Dataset content:
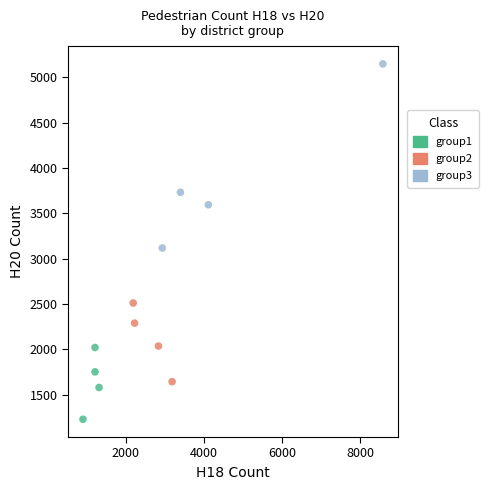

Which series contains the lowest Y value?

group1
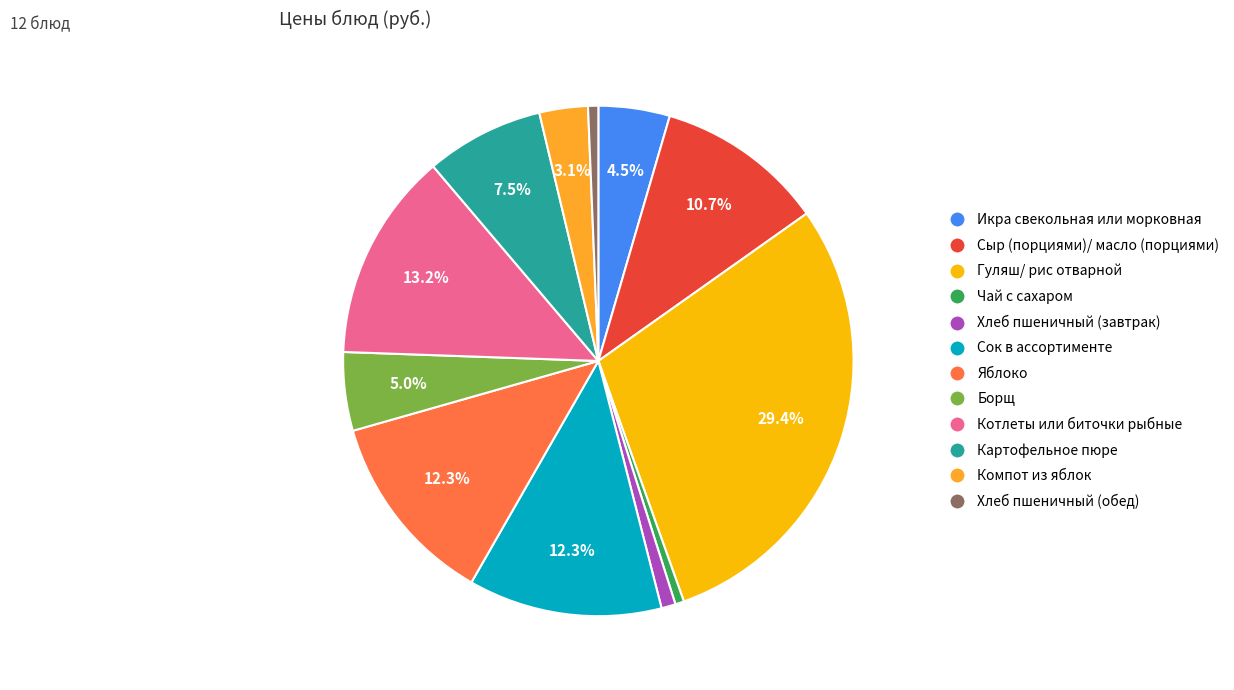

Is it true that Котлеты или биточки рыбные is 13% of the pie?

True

* * *

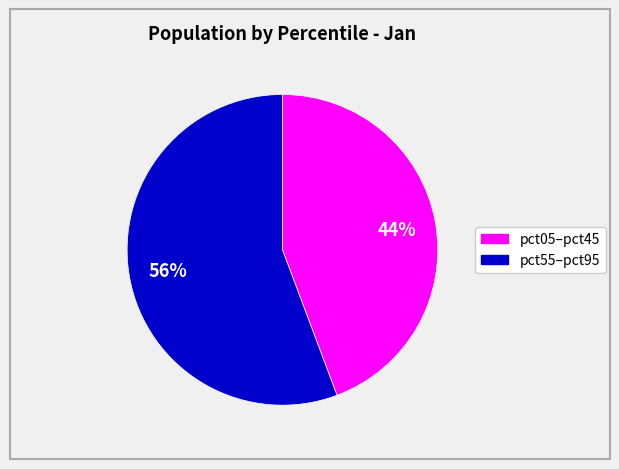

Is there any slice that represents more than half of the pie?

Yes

Work item: Pick out every line in the data above containing the word "that", and copy each such line in full.

Final answer:
Is it true that Котлеты или биточки рыбные is 13% of the pie?
Is there any slice that represents more than half of the pie?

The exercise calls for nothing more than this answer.